Remember: Propaganda serves two purposes. To spread (or ‘propagate’) a message and to intimidate the message’s opponents. It follows that any dissent from Stonewall’s agenda must be countered with the use of terms such as homophobia, bi-phobia, transphobia, allegations of bullying and, latterly, accusations of conversion therapy.

Children are ‘gay’ to start with rather than asexual prior to adolescence. No matter what the circumstances, they have not been manipulated, bullied, tricked, threatened, abused, propagandised, blackmailed or bribed into a particular mindset.

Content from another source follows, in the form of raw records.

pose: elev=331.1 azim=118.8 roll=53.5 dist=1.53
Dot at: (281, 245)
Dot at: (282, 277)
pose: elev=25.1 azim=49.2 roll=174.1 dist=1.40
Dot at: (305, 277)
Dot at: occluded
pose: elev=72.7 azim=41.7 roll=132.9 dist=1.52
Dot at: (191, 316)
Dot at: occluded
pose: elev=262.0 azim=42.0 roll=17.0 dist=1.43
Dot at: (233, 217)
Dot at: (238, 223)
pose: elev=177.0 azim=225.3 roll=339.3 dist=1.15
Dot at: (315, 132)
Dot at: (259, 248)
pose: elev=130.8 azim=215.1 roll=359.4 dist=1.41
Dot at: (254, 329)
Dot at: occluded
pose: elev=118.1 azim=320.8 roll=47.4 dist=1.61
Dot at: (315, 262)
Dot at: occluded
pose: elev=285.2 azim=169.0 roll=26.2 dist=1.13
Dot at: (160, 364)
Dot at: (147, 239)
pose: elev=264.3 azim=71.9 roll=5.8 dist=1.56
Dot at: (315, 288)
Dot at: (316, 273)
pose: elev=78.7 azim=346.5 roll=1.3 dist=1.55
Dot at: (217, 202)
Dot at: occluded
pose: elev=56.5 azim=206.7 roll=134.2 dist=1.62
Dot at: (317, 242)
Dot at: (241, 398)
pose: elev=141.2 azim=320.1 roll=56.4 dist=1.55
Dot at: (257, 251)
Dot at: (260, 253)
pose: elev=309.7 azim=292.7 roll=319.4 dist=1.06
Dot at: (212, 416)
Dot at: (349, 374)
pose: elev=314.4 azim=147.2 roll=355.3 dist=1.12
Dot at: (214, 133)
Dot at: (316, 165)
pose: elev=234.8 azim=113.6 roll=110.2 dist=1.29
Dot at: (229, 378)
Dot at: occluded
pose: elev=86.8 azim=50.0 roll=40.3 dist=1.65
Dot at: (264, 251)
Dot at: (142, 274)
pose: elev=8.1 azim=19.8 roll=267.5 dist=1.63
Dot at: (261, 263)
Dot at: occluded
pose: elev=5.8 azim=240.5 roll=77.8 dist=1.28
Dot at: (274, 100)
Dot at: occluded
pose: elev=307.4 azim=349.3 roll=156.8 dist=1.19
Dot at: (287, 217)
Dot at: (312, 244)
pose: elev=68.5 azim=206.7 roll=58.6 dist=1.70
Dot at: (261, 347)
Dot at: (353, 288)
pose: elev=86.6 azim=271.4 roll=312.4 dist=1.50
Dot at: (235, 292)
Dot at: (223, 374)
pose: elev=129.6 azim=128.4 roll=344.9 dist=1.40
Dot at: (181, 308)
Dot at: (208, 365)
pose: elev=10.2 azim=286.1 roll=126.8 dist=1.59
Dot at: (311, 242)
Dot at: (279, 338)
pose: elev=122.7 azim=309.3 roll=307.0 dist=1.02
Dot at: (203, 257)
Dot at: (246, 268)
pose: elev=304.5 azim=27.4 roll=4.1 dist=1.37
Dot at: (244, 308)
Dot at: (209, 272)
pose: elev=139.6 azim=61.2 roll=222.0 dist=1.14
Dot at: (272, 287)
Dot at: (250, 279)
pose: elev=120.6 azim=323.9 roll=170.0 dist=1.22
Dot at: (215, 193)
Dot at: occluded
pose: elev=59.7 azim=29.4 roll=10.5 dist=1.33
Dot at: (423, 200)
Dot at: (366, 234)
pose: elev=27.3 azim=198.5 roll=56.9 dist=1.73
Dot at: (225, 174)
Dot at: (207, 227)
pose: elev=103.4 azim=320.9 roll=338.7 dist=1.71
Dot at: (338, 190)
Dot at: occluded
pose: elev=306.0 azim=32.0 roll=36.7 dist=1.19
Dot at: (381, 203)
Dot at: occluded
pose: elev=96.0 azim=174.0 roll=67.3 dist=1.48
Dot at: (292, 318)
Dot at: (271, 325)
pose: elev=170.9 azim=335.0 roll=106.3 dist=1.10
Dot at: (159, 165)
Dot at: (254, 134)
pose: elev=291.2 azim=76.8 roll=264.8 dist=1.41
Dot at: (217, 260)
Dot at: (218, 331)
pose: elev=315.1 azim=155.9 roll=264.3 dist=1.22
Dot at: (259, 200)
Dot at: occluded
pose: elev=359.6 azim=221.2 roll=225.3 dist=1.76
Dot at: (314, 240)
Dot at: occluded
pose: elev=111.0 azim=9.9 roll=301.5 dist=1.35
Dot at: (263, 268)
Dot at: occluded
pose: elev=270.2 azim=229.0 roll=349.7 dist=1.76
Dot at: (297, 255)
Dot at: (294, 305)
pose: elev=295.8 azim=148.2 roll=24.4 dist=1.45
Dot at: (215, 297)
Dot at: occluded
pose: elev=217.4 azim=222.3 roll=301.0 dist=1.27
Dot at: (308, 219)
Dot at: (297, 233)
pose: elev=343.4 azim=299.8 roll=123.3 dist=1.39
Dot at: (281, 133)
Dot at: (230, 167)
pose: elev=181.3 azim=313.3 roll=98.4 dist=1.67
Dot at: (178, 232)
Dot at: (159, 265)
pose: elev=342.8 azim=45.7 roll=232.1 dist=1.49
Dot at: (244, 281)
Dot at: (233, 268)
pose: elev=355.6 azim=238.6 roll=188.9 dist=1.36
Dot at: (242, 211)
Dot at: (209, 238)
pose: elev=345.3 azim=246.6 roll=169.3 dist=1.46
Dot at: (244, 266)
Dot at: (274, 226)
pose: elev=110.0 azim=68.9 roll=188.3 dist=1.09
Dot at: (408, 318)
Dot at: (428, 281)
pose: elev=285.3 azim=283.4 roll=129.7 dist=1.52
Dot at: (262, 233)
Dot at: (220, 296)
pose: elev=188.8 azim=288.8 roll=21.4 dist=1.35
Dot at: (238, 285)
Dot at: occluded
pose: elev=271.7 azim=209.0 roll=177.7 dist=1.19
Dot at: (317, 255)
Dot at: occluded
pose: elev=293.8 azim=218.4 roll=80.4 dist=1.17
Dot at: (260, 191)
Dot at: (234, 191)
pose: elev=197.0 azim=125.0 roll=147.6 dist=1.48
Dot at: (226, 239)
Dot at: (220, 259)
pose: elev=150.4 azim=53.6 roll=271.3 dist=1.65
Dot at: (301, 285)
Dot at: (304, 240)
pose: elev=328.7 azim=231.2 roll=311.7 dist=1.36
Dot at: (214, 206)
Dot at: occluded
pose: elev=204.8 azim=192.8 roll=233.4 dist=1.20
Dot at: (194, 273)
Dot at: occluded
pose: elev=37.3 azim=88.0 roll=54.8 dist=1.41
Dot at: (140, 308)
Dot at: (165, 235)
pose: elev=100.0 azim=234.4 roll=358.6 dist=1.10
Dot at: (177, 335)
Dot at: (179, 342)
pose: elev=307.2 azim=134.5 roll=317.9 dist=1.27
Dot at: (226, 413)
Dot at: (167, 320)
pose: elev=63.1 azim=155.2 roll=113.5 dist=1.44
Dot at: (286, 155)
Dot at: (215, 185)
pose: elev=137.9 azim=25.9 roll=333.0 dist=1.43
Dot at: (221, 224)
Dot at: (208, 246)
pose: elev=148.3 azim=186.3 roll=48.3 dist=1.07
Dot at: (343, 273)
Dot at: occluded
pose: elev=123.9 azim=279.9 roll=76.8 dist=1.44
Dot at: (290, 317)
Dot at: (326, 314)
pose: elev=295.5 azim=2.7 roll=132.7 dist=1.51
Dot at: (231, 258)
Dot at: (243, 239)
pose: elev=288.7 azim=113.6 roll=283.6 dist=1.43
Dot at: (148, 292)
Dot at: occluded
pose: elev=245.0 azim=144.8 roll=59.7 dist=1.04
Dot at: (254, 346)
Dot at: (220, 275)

A child groomed into ‘coming out’ cannot be contradicted. Parents must not be informed unless a set set of criteria defined by Stonewall is met. Teachers must put a child on a pathway to an LGBT group at school, to online material (including contact websites), an LGBT hub away and must be informed of social meeting places (ie gay bars). Caveats attached by Stonewall are thin to non-existent. Page 17 of the guide contains the line,

“Meeting strangers from the internet is extremely appealing as it doesn’t share any of the threats that talking to people in your social circle has.”

Simultaneous to being proselytized at school, children are bombarded with similar material from mainstream media, not least in children’s programmes broadcast by the BBC. A ‘gay’ footballer, the younger the better, is required as part of a narrative developed around a persuaded claim of natural inclination and consent.

Jake Daniels is being used, the rest of us are being played. Victims will not realise they are victims. There is no need for predatory men to attack boys. The LGBT agenda in schools and football provides a conveyor belt to abuse fully endorsed by the compliant FA and mainstream media bed wetters who are terrified of Stonewall’s judgemental pejorative labels.